A few elections back, when called upon to explain the failure of the polls to accurately call the elections, National Public Radio commentators repeatedly called each poll a "snapshot" of opinions at that time. And they still do. The polls were not wrong, or so they explained, but the polls were right at the time they were conducted, ignoring that the exit polls that surveyed people who had just voted were also wrong that year. And in 2004 this had become a common statement by many journalists.

But a snapshot is also the wrong metaphor. Pictures do not lie, or so the saying goes, but the same as any other effort of marketing research, public opinion surveys are incapable of capturing that degree of truth. In reality, each poll is more like an impressionistic painting, carrying various qualitative biases that can't be escaped and colored by both the people collecting the data as well as the people who must interpret what they found.

As the shifting winds of the political polls headline the news reports, the reporters only give the statistical sampling error, as if that and that alone would explain any limitations to the data. Yet the way questions are asked influence how they are answered. People are pressed to answer questions on which they have not given much thought, or they lie.
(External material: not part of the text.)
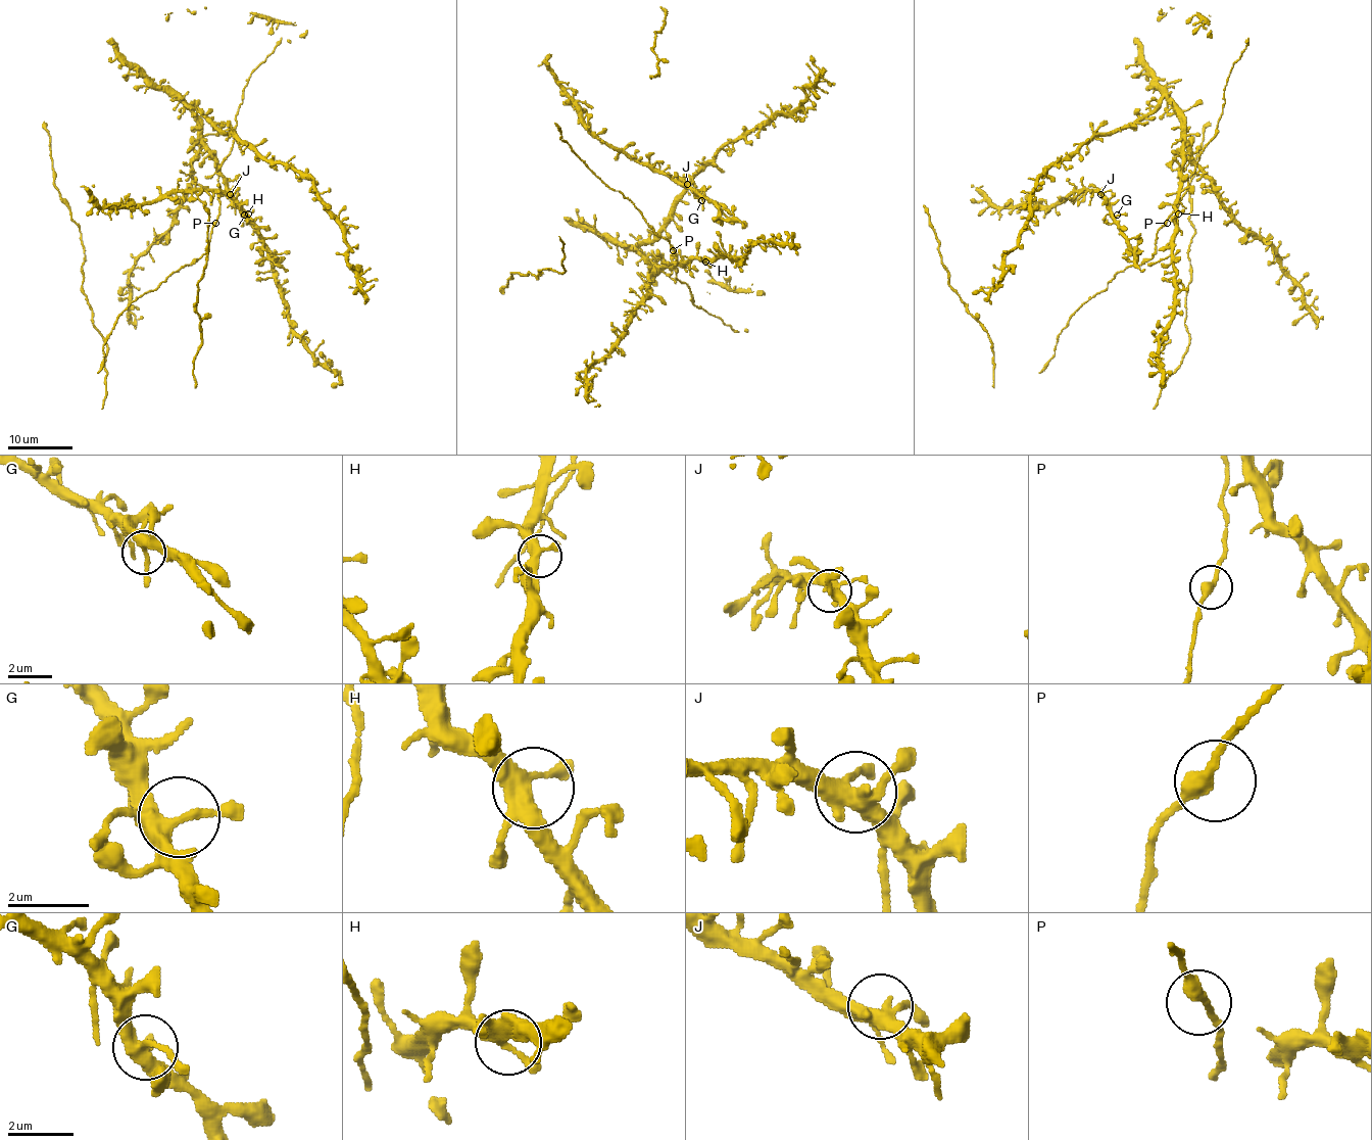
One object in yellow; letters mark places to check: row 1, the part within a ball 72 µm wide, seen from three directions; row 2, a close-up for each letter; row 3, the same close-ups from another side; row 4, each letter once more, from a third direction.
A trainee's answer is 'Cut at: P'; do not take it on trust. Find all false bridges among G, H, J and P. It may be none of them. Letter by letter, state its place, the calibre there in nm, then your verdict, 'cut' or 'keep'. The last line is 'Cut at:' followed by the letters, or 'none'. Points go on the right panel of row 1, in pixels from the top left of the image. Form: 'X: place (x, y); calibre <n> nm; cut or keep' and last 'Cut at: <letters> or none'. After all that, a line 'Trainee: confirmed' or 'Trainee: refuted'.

Even the most successful and cautious research-using company has had its share of product failures. Anyone with long experience in marketing knows that a majority of new product launches will probably fail even if extensive research precedes the launch. Marketing people know the limits of their research information, and try as much as possible to take it into account while making business recommendations. In academic journals, any discussion of research implications includes a notation to limitations beyond those from sample statistics reported in the results. Yet these same knowledgeable research people stand silent while reporters imply that, except for the lack of a larger sample, they could predict future consumer behavior with the accuracy of the character in "The Dead Zone" movie and television show.

Of course, the above litany of research limitations should be ingrained and obvious to anyone reading a marketing journal, or so we would hope. Yet when hearing this repeated abuse of survey research data in the news - information collected by otherwise reputable companies who might sometimes be providing the data to generate publicity for their firm - rarely is heard a dissenting voice from the marketing research community. Marketing professionals and educators should not allow this to go unchallenged; social scientists should be actively seeking to educate the public about research abuse.

A century ago, advertising people realized that the proliferation of false advertising lowered the credibility and impact of more honest efforts. The continued abuse and misuse of marketing information by news organizations could provide more criticisms of business practices as people remain ignorant of the reality of what marketing people are able to understand or predict of how people think.